I cut off part of my finger today on the table-saw. It didn't hurt, it was so quick and clean. I thought it was just a nick but then I saw the blood.
After the doctor and the stitches I knew that it was true.
That metal had taken a part of me. I had sold my labour and it had cost me part of my body.
There was no blame to place but upon my own shoulders. I did it in a hurried moment, trying to be fast and correct.
It ended up as neither. It was bloody and crooked and even slow. Especially slow as we drove to the hospital and it throbbed and bled.
I passed out in the Ford F-350, bleeding and starting to shiver. I just felt cold and wanted to go home.
I suddenly missed my father and understood everything.
It wasn't as though I had lost my finger but it was enough.
I didn't cry. I kind of wanted to but I giggled instead, the way I do when I am injured. I laugh like a fool; bones broken or spirit crushed, laughing.
I lost a part of my body today and I guess I feel a little sad now about it.
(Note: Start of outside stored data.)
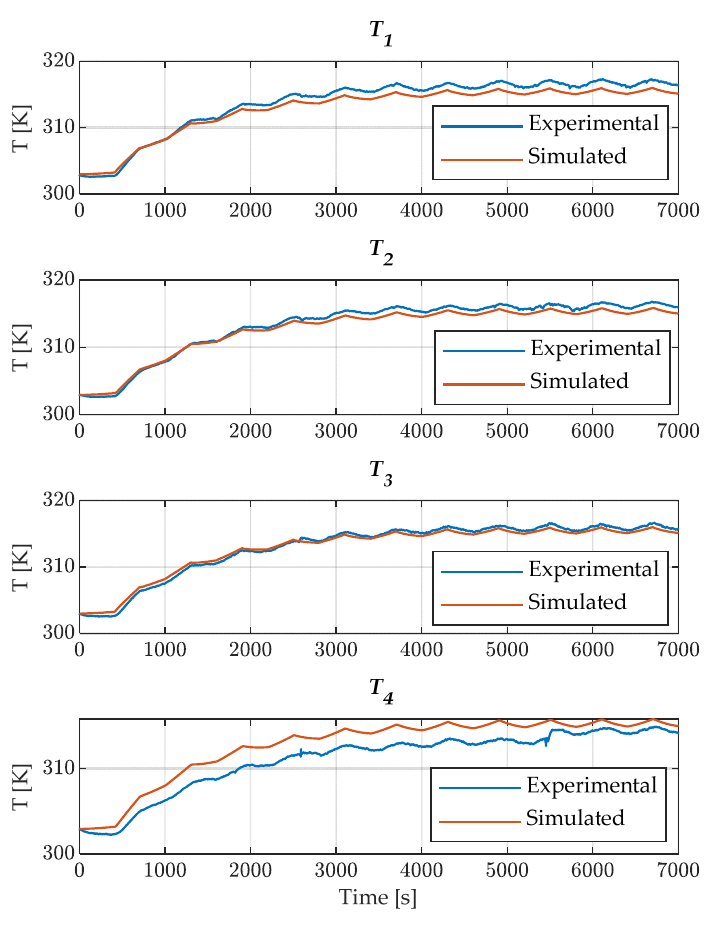
Figure 21. Thermocouples result for the three cells tests at 60 A.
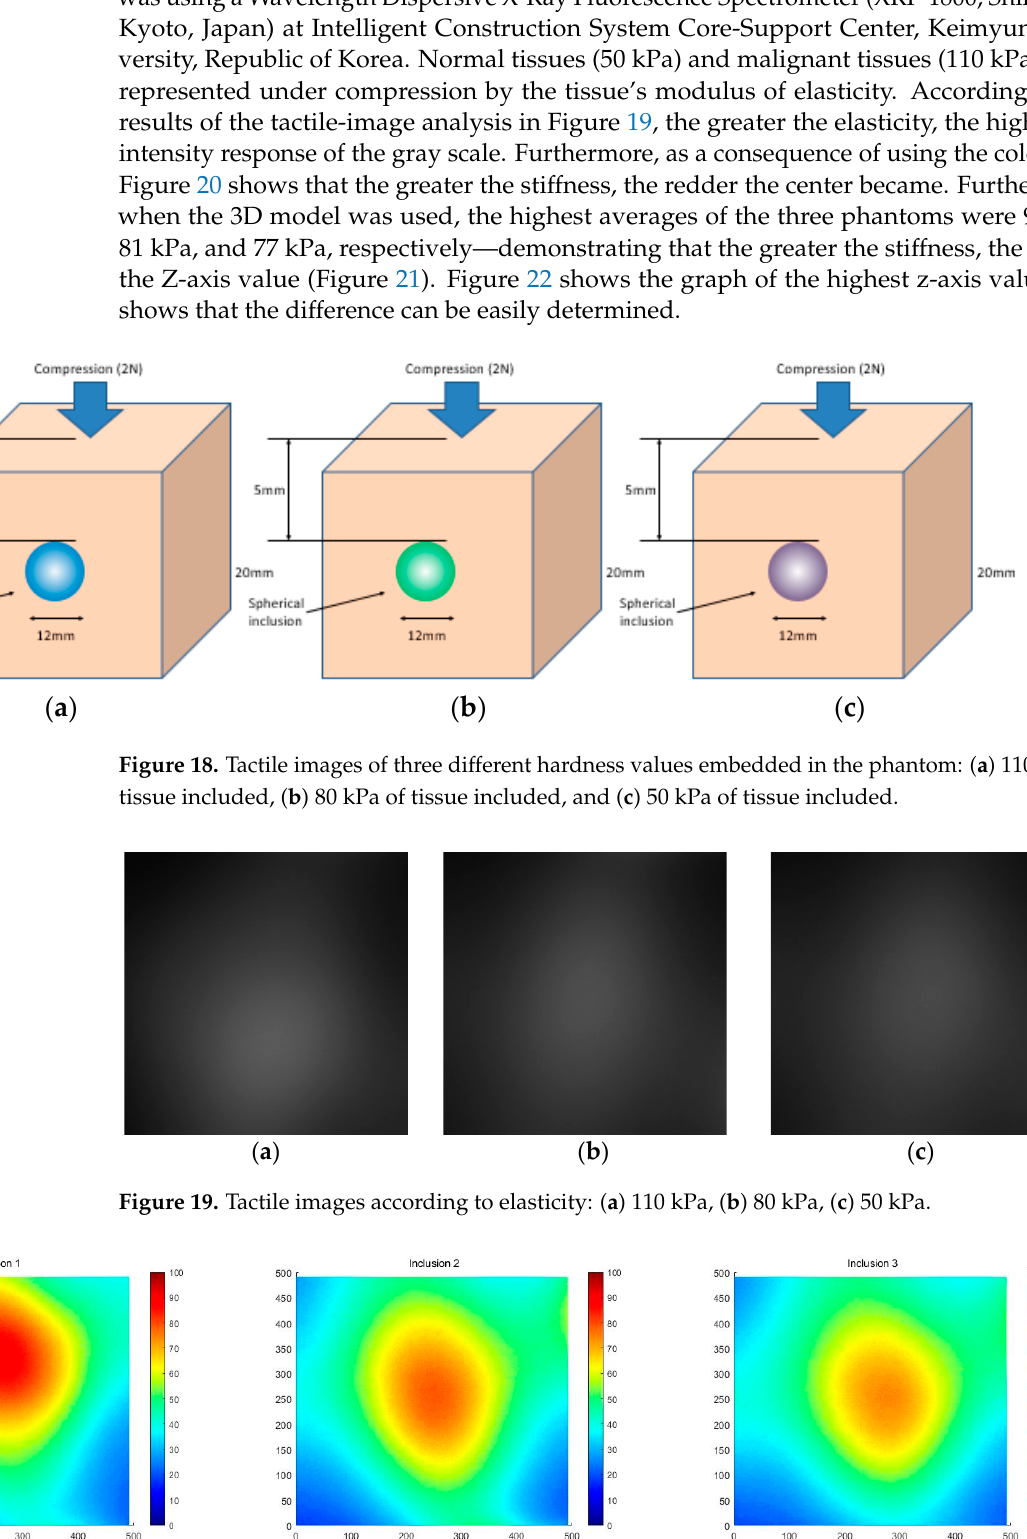
Figure 20. Two-dimensional colormap simulations according to elasticity: ( a ) 110 kPa, ( b ) 80 kPa, ( c ) 50 kPa.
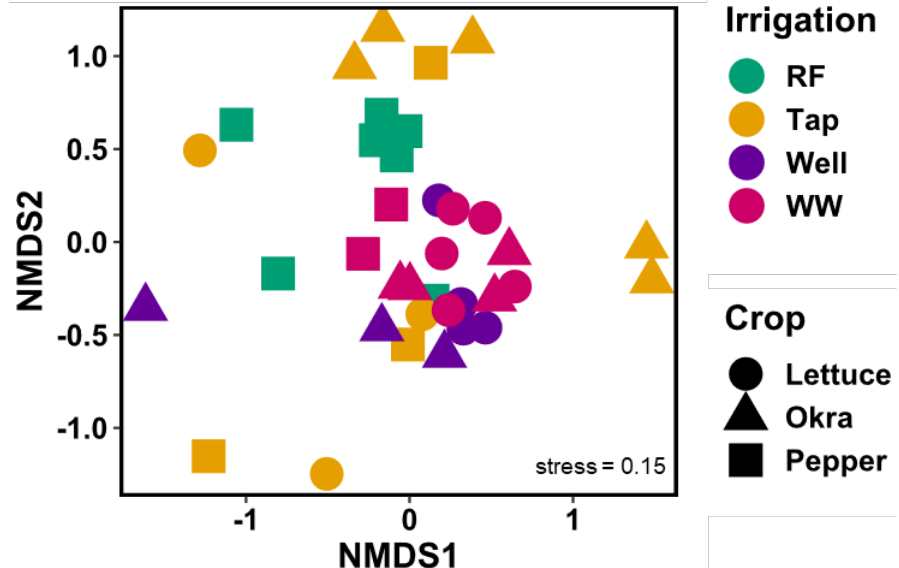
Figure 4. Non-metric multidimensional scaling (NMDS) biplot based on Bray–Curtis dissimilarity of all 36 arthropod communities caught on vegetable fields considering irrigation source, namely, rainfed (RF; green), tap water (Tap; yellow), well water (Well; purple), wastewater (WW; magenta) and crop type by using the 24 most abundant and equally distributed species sampled in UPA systems in Tamale, Northern Region, Ghana in August 2016 .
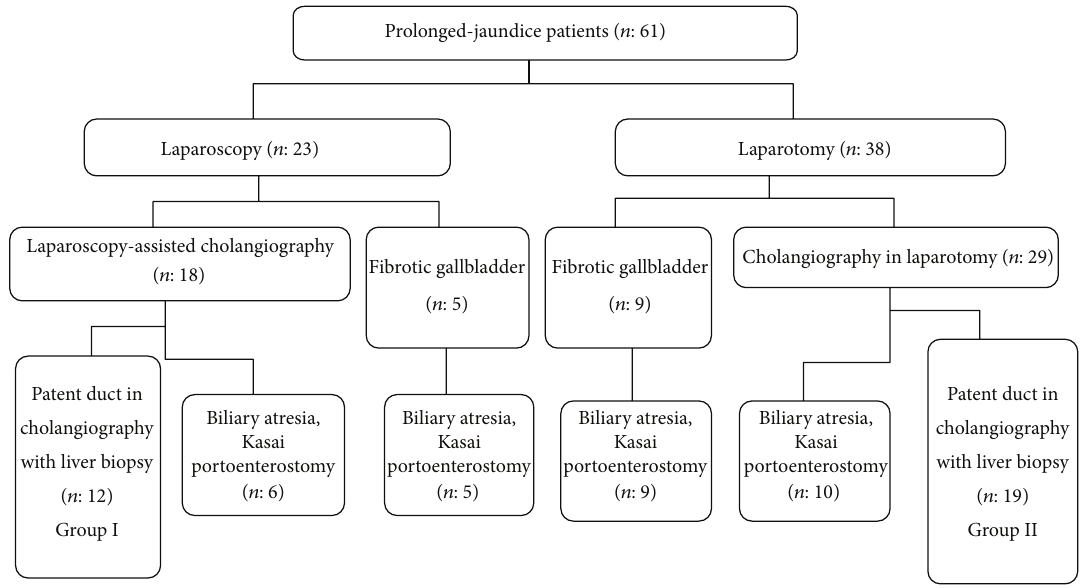
Figure 5: Data flow chart of the referred prolonged-jaundice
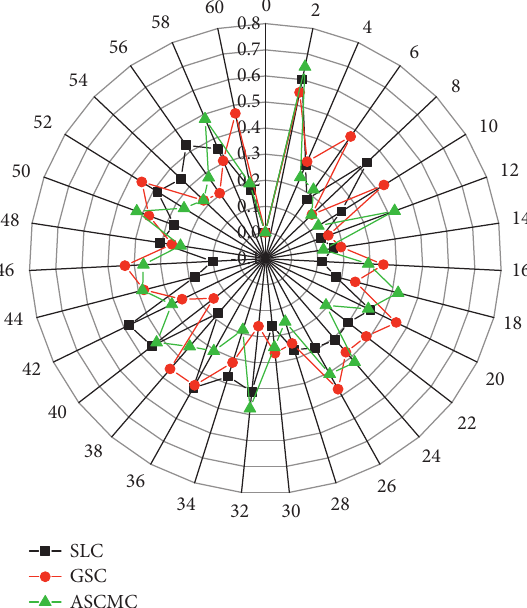
Figure 7: Comparison of the cost of controller disconnectivity.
I miss it, it was mine and I didn't take care of it well enough.
I'll be more careful in the future, I guess.
For now, I am wounded and I feel badly.
I miss you, finger-tip. I'll think of you often and even hide my hand in my pocket, feeling shame for neglecting to care for you.
I bled today and I lost my finger-tip.
I thought of you and how I felt when I left.
I bled then, too, when I got drunk and drove and sped through those red lights in the Japanese country side, praying for a crash.
I am sorry for everything and I am sorry like I am for my finger.
It was once a part of me but through carelessness I lost it.
I miss it and it hurts.
I have 9 more, though, so fuck it.
Tomorrow is tomorrow and judge me not as I am just a man.
I will learn to respect that which is stronger than flesh, someday.

"Sweet Helen, make me immortal with a kiss. Her lips suck forth my soul: see where it flies. Come, Helen, come, give me my soul again."


That's Sumiko on the right and Fumika on the left. I met them at the Sapporo Beer Festival. They worked as office staff for Toshiba, out in the stix, like Nopporo or something, I forget. But I do remember that Sumiko invited me to her apartment, Fumika came too. When we got there, we just drank beer and laughed. I did my best to explain "truth or dare" in Japanese and they were quickly into it. After an hour we were all drunk. Fumika kissed me once as a dare and then Sumiko had to match it. It was fun. I was hard and wanted to fuck.
They wore their summer yukata all night. We laughed together and did stupid things. I tried to balance an open milk-jug on my nose. After a while longer I dared Fumika to touch my cock. She took three drinks before she tried. Fumika was embarrassed, I could tell; her cheeks were flushed and her mouth hung open. Soon we all kissed.
After we had sex I got dressed and wanted to go. Sumiko wanted to exchange numbers and email, Fumika slept and I resisted and crept out into the black night.
I drove home that night, drunk as fuck, but I was so pleased at the random love I had encountered. I thought of it all night, and the next day too.
I love yukatas on the JR from Sapporo to Tomakomai.
I'll go back just for that, that headiness.